Para quienes nos hemos acercado a Rafael Lapesa a través de sus obras —Historia de la lengua española (1942), La trayectoria poética de Garcilaso (1948), La obra literaria del Marqués de Santillana (1957), De la Edad Media a nuestros días (1967), etc.—, su conversación, por breve que sea, nos arropa y ensimisma en la confirmación de todo lo oído y leído sobre su persona y su obra. Nos ocurrió una mañana en la que don Rafael, azorado por el homenaje continuo y necesario que le acompaña, nos habló pausado de toda una vida dedicada a la filología.
«Hice estudios de Bachillerato en el Instituto Cardenal Cisneros de Madrid, donde tuve la suerte de encontrar profesores magníficos, como el catedrático de Arte, don Francisco Morán, que no sólo nos enseñaba la Historia, sino que nos hizo conocer, porque nos los leía, sonetos y romances de Lope de Vega; don Vicente García de Diego, catedrático de Latín, que confirmaron mi afición a las Letras, heredada de mi padre, Licenciado en Letras y profesor de Enseñanza Privada durante toda su vida.

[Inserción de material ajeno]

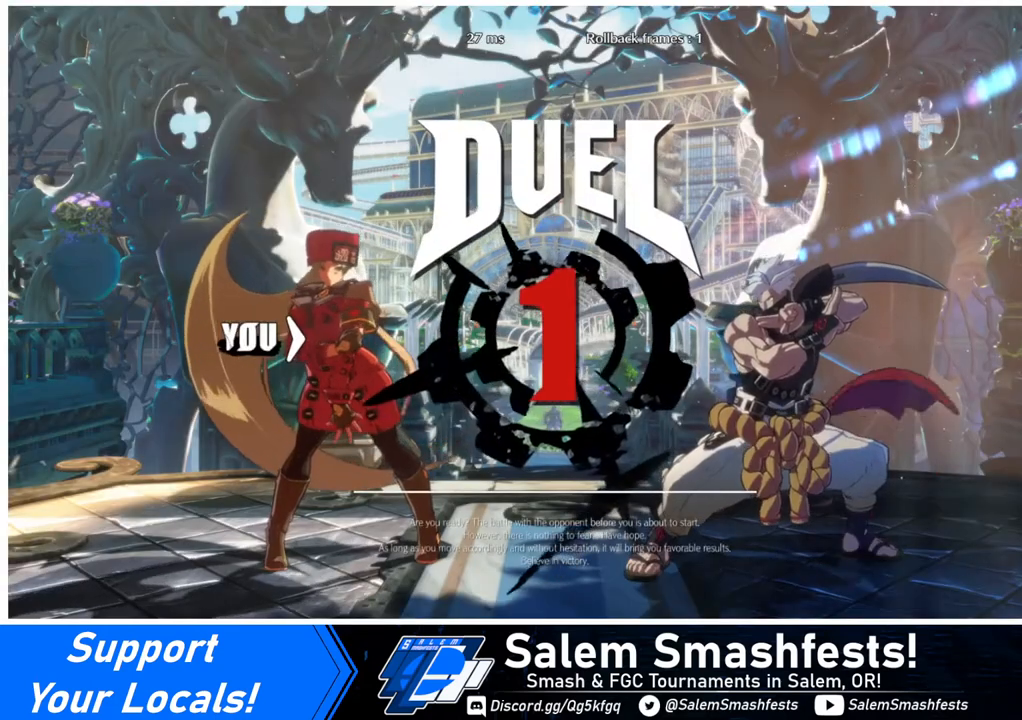
{"buttons": ["DPAD_RIGHT"], "events": [[40, "DPAD_DOWN", "up"], [160, "DPAD_DOWN", "down"], [160, "DPAD_LEFT", "down"], [160, "DPAD_RIGHT", "up"], [320, "DPAD_DOWN", "up"], [320, "DPAD_LEFT", "up"], [320, "DPAD_RIGHT", "down"]]}
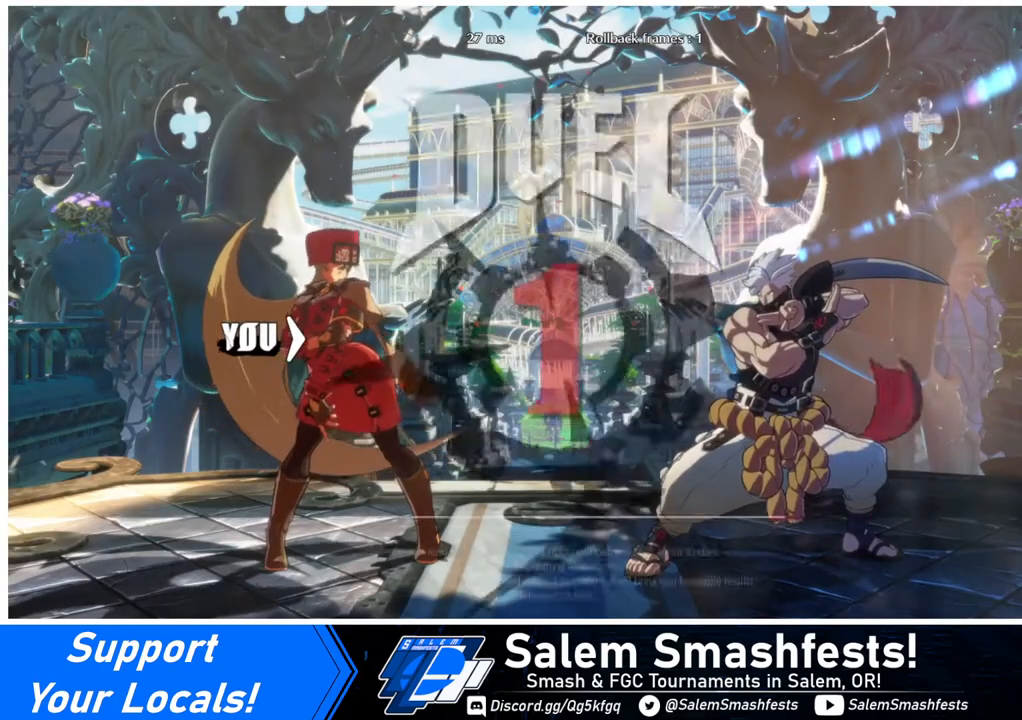
{"buttons": [], "events": [[40, "DPAD_LEFT", "down"], [40, "DPAD_RIGHT", "up"], [120, "DPAD_DOWN", "down"], [160, "DPAD_LEFT", "up"], [240, "DPAD_DOWN", "up"], [240, "DPAD_RIGHT", "down"], [440, "DPAD_RIGHT", "up"]]}
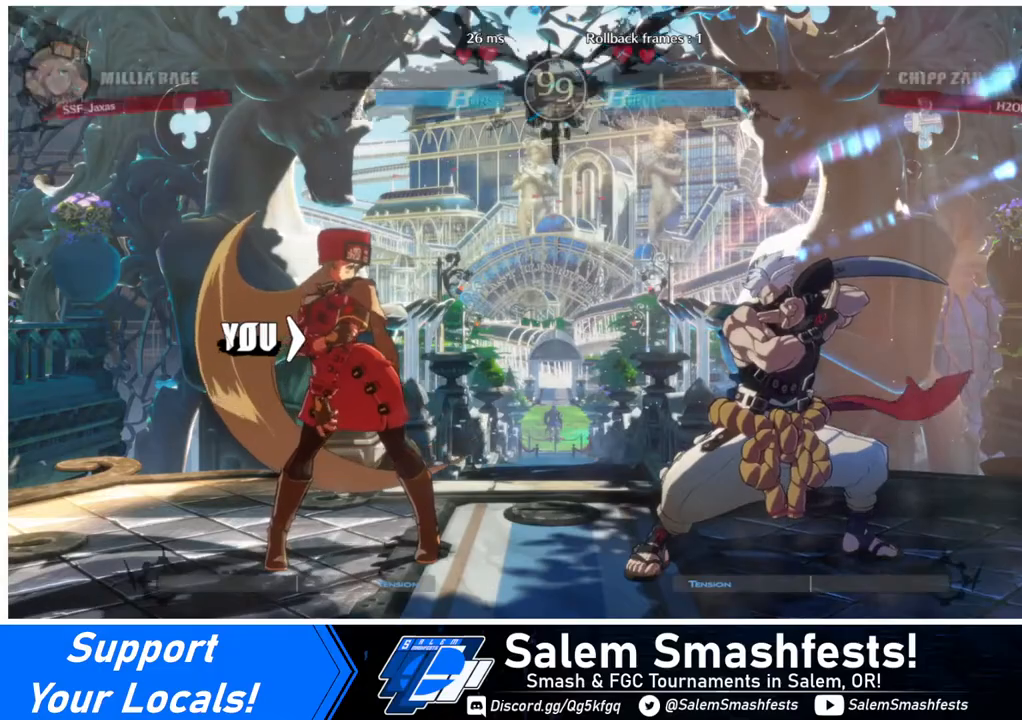
{"buttons": [], "events": [[160, "DPAD_LEFT", "down"], [320, "DPAD_LEFT", "up"]]}
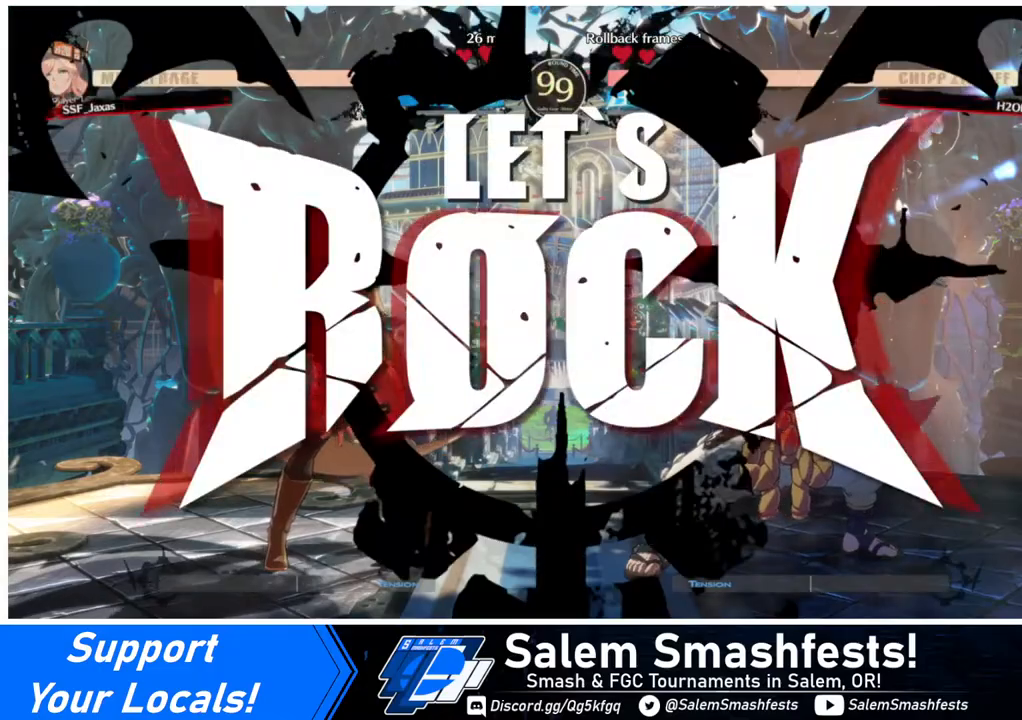
{"buttons": ["DPAD_LEFT"], "events": [[200, "DPAD_RIGHT", "down"], [240, "DPAD_UP", "down"], [320, "DPAD_LEFT", "down"], [320, "DPAD_RIGHT", "up"], [360, "DPAD_UP", "up"]]}
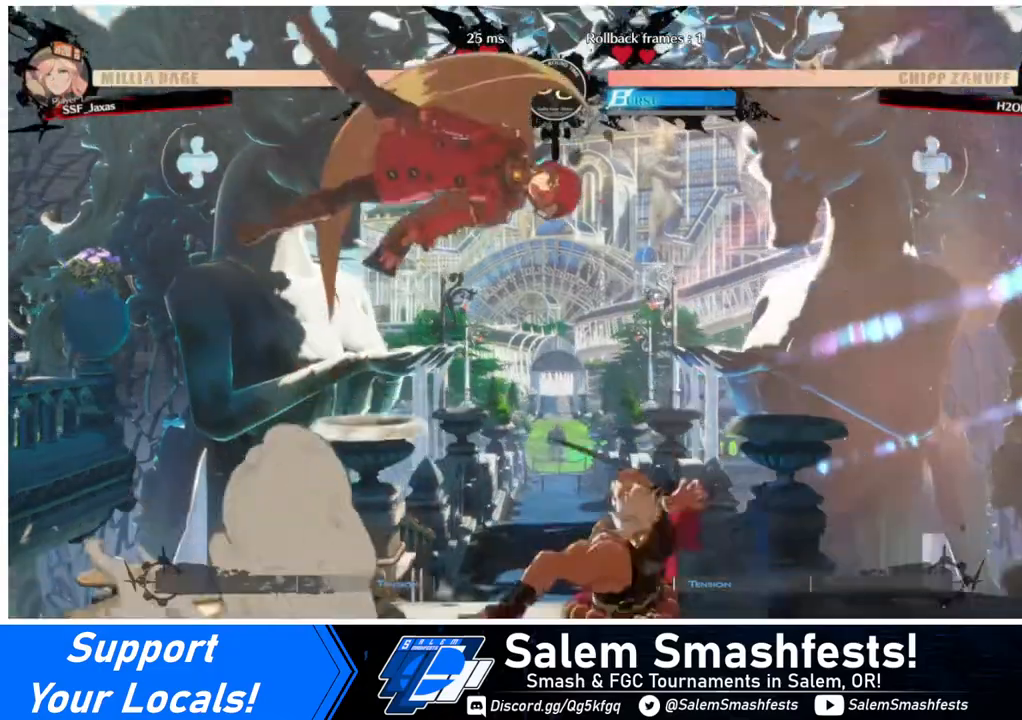
{"buttons": ["SQUARE", "DPAD_DOWN", "DPAD_RIGHT"], "events": [[320, "SQUARE", "down"], [400, "SQUARE", "up"], [440, "DPAD_DOWN", "down"], [480, "DPAD_LEFT", "up"], [480, "DPAD_RIGHT", "down"], [480, "SQUARE", "down"]]}
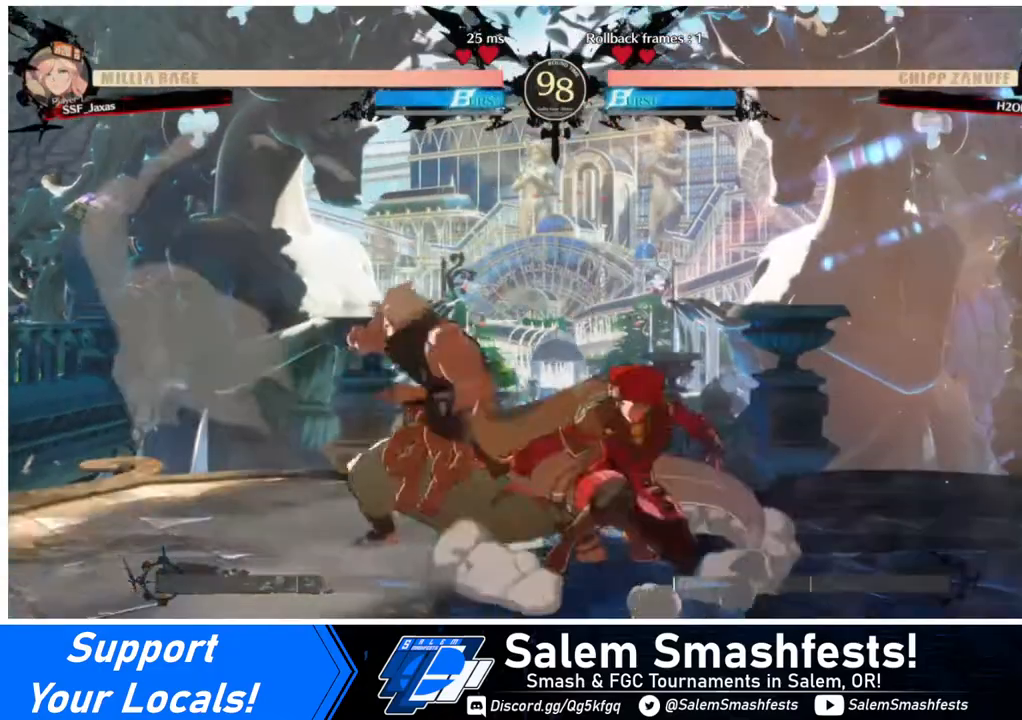
{"buttons": ["DPAD_DOWN"], "events": [[160, "SQUARE", "up"], [240, "R2", "down"], [360, "R2", "up"], [400, "DPAD_DOWN", "up"], [440, "DPAD_RIGHT", "up"], [520, "DPAD_DOWN", "down"]]}
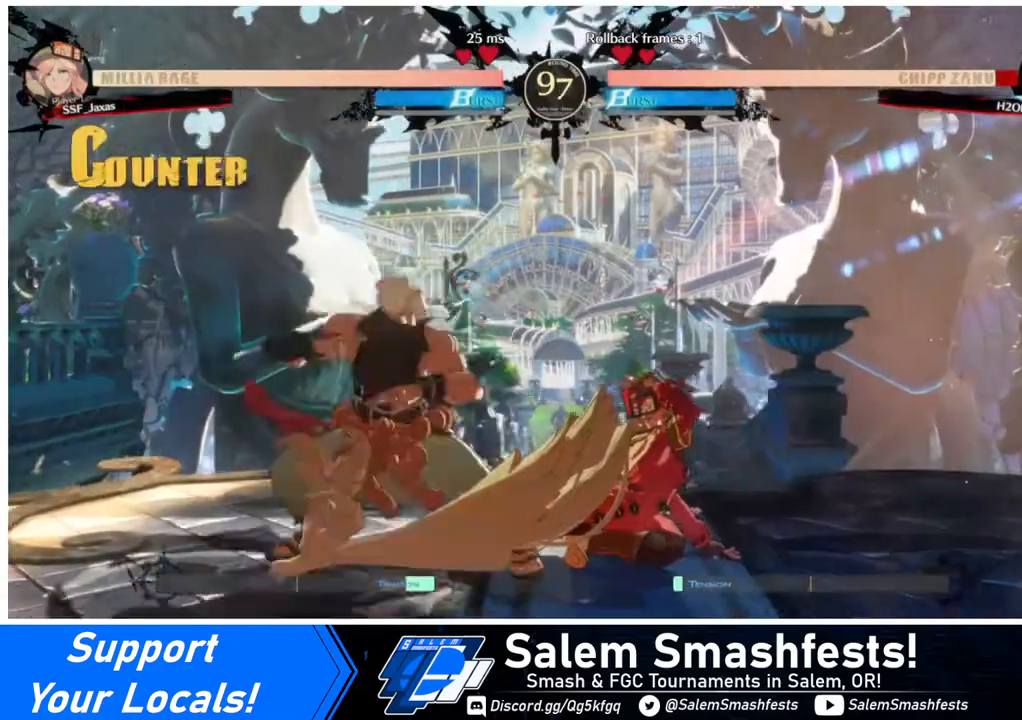
{"buttons": [], "events": [[80, "DPAD_LEFT", "down"], [120, "DPAD_DOWN", "up"], [160, "R1", "down"], [200, "R1", "up"], [240, "DPAD_LEFT", "up"]]}
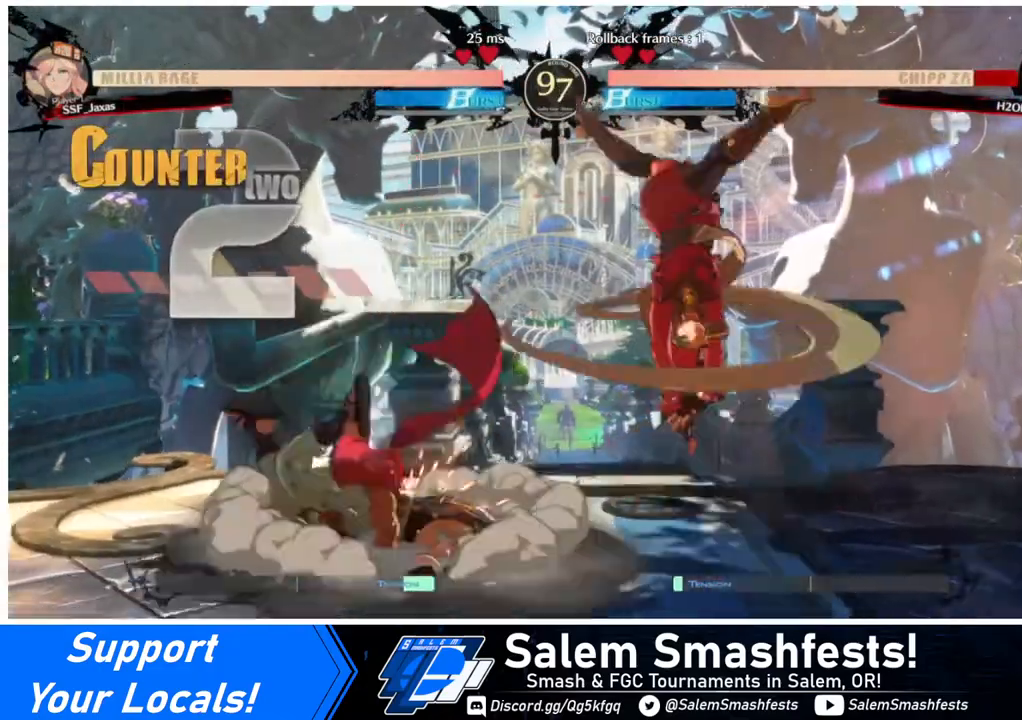
{"buttons": [], "events": []}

En la Facultad de Filosofía y Letras estudié la licenciatura en Letras en los años 1923 a 1927. El plan de estudios entonces era principalmente humanístico, con latín, griego y hebreo, aparte del árabe y la literatura española; lengua sólo se daba el último año, en un curso de Historia de la Lengua Española. Allí tuve un buen profesor de Latín, aunque no tenía sensibilidad literaria, que era Cejador. Un gran entusiasta introductor a la cultura literaria y artística, que era don Andrés Ovejero; era un político, diputado, que escribió poco; pero que tenía una sensibilidad artística, literaria y filosófica enorme. Con él tuve un curso sobre literatura, de investigación, sobre toda la obra de Cervantes, y a propósito de ella nos interesarnos no sólo por la literatura española en general, sino por toda la literatura europea; a él debí lanzarme con avidez sobre el teatro de Shakespeare, la obra de Goethe, el teatro de Ibsen, la novela rusa, etc. Al año siguiente me encontré con un profesor muy distinto, tremendamente distinto, sin la oratoria de mitin que tenía a veces el buen don Andrés Ovejero, y con un rigor, una exigencia y un saber extraordinarios, era don Américo Castro. Con toda su fogosidad, con todo su mal genio a ratos, con su generosidad sin límites, el encuentro con Castro fue para mí decisivo. Aquel año estudiábamos Letras —que comprendía Clásicas, Semíticas e Hispánicas— once estudiantes, de los cuales dos o tres chicas emigraron enseguida en cuanto don Américo las puso de vuelta y media porque no sabían qué era un gerundio. En total terminamos el curso tres chicas y cuatro varones —dos eclesiásticos y dos seglares—. Fue un curso de Historia de la Lengua en el que no sólo trabajamos a fondo el manual de Gramática Histórica de Menéndez Pidal, sino que comentamos en clase textos latinos, de Berceo, de Juan Ruiz, La Celestina, el Quijote, etc.. Aquel curso fue decisivo.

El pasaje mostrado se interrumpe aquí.